Le Premier ministre Edouard Philippe et la ministre du Travail Muriel Pénicaud dévoilent mardi leur feuille de route pour réformer le Code du travail. Pour ce faire, ils passeront par le système des ordonnances. Un processus qu'Emmanuel Macron a défini juste avant son élection sur France Inter : "L'ordonnance permet de raccourcir le processus parlementaire et d'éviter les navettes parlementaires." Le principe de l'ordonnance ne veut pas dire outrepasser les pouvoirs du Parlement, comme dans le cadre de l'article 49-3 utilisé par Manuel Valls par exemple pour imposer la loi Macron ou la loi Travail. En effet, l'exécutif doit avoir le feu vert du législatif et ce, via un cadre très strict.
 
Des ordonnances estivales pour une ratification à l'automne
 
Le Parlement va autoriser, par le biais d'un projet de loi d'habilitation - annoncée pour le 28 juin en Conseil des ministres -, le gouvernement à légiférer sur un sujet donné et dans un délai fixé. Puis l'Assemblée nationale et le Sénat valideront ou non l'ensemble des ordonnances via un projet de loi de ratification. Dans le temps imparti, Edouard Philippe et Muriel Pénicaud, sa ministre du Travail, devront rédiger leurs ordonnances, les faire valider par le Conseil d'Etat puis les adopter en Conseil des ministres.
 
La semaine dernière sur France 2, le Premier ministre Edouard Philippe a rapidement détaillé son calendrier : "Les ordonnances seront prises avant la fin de l'été. La fin de l'été, c'est le 21 septembre.

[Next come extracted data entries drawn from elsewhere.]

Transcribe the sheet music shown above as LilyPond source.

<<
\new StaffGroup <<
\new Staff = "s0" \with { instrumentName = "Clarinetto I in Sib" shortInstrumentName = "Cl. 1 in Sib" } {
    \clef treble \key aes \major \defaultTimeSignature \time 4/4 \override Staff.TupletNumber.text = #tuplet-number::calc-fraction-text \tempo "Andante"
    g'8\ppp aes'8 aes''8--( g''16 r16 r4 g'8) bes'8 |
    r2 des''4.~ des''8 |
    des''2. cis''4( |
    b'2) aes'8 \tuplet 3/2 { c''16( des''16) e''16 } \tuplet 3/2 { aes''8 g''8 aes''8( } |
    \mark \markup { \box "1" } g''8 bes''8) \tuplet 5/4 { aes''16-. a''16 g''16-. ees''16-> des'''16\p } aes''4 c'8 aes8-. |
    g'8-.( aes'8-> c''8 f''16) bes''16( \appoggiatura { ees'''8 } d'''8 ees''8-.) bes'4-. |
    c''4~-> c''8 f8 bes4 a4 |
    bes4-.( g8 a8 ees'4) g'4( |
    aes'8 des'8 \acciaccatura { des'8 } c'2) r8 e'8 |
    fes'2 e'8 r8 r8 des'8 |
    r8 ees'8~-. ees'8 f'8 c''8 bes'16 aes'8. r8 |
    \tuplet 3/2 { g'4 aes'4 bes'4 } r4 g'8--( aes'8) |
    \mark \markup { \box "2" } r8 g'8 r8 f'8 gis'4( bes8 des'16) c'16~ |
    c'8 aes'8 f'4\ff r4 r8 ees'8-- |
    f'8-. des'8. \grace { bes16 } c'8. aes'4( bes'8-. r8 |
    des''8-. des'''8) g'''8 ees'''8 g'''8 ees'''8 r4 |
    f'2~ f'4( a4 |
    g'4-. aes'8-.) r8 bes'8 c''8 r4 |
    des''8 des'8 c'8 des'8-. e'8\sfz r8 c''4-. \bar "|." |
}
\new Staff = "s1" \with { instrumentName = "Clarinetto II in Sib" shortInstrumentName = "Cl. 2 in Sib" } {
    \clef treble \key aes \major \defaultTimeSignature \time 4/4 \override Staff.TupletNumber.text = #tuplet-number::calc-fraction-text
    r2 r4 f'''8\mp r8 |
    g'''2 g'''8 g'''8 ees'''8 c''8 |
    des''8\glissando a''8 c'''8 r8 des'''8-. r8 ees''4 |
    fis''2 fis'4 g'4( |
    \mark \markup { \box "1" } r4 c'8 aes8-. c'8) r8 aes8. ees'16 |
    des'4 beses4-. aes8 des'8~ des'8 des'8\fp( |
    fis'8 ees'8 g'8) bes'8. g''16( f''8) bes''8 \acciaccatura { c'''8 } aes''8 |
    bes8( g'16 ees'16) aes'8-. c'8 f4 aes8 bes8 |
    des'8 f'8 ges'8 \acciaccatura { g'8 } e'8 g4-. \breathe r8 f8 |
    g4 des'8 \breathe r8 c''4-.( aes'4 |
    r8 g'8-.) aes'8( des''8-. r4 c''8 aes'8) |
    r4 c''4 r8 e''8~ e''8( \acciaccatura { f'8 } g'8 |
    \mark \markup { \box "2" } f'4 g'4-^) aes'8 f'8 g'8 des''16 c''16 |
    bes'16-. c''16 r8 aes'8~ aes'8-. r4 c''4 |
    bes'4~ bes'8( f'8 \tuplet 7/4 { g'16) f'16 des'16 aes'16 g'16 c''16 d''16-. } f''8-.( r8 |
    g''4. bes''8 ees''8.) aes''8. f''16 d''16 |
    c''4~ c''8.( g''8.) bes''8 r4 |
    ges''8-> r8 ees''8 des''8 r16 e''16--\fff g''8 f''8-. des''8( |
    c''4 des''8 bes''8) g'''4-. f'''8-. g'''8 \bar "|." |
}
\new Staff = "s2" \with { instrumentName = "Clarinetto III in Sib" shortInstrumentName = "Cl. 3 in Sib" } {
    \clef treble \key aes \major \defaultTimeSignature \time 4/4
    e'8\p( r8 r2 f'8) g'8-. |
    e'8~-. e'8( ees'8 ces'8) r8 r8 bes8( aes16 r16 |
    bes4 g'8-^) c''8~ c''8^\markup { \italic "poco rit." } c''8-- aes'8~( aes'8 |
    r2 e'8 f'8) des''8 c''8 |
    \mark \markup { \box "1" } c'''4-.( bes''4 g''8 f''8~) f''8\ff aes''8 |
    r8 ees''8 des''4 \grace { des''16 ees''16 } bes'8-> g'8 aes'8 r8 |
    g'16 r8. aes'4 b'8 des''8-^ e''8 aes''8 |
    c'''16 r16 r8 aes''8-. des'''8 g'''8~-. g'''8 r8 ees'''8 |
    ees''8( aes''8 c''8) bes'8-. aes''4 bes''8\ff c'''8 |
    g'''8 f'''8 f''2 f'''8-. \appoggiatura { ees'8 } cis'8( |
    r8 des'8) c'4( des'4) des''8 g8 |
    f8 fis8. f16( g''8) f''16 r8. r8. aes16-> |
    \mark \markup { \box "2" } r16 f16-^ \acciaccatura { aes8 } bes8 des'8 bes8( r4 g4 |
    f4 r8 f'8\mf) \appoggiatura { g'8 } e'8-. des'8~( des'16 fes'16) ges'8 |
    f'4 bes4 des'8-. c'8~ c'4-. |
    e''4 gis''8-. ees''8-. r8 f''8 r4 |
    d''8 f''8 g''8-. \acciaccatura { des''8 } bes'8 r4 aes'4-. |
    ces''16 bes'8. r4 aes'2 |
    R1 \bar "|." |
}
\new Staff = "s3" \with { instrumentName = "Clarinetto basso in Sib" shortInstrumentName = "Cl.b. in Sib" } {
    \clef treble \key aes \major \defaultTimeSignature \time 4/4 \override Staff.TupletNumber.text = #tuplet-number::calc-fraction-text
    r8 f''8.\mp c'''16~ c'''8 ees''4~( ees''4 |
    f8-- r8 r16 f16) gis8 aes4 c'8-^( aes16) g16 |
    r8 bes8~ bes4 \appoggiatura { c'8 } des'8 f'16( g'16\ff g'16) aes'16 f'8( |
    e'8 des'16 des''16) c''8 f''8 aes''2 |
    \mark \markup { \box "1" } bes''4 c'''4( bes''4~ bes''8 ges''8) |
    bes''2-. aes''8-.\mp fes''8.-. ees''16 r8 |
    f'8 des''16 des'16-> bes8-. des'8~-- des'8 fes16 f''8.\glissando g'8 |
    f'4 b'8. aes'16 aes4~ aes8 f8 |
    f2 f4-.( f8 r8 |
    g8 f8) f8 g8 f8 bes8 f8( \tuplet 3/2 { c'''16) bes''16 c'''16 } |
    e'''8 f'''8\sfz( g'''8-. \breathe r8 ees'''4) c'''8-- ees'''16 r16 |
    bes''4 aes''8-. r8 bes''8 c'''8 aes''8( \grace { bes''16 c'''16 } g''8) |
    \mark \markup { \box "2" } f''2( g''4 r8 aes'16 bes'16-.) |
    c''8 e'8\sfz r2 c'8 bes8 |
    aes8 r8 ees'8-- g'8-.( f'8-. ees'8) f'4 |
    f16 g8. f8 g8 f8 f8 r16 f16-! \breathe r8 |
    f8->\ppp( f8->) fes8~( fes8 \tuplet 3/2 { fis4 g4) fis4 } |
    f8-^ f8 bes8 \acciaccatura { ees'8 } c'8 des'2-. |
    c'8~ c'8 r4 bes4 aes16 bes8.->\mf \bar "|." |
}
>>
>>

Donc avant cette date et la reprise de la session parlementaire normale." Après la publication des ordonnances au Journal officiel, la loi de ratification est la véritable étape sensible du processus : l'ordonnance n'acquiert en effet sa valeur législative qu'après l'adoption définitive - et globale - du Parlement.
 
Ce sont donc sur toutes les ordonnances publiées que députés et sénateurs devront se prononcer à l'automne. Il faut donc à Emmanuel Macron et Edouard Philippe une majorité confortable à l'Assemblée nationale et au Sénat - il y a des élections sénatoriales en septembre - pour éviter les mauvaises surprises.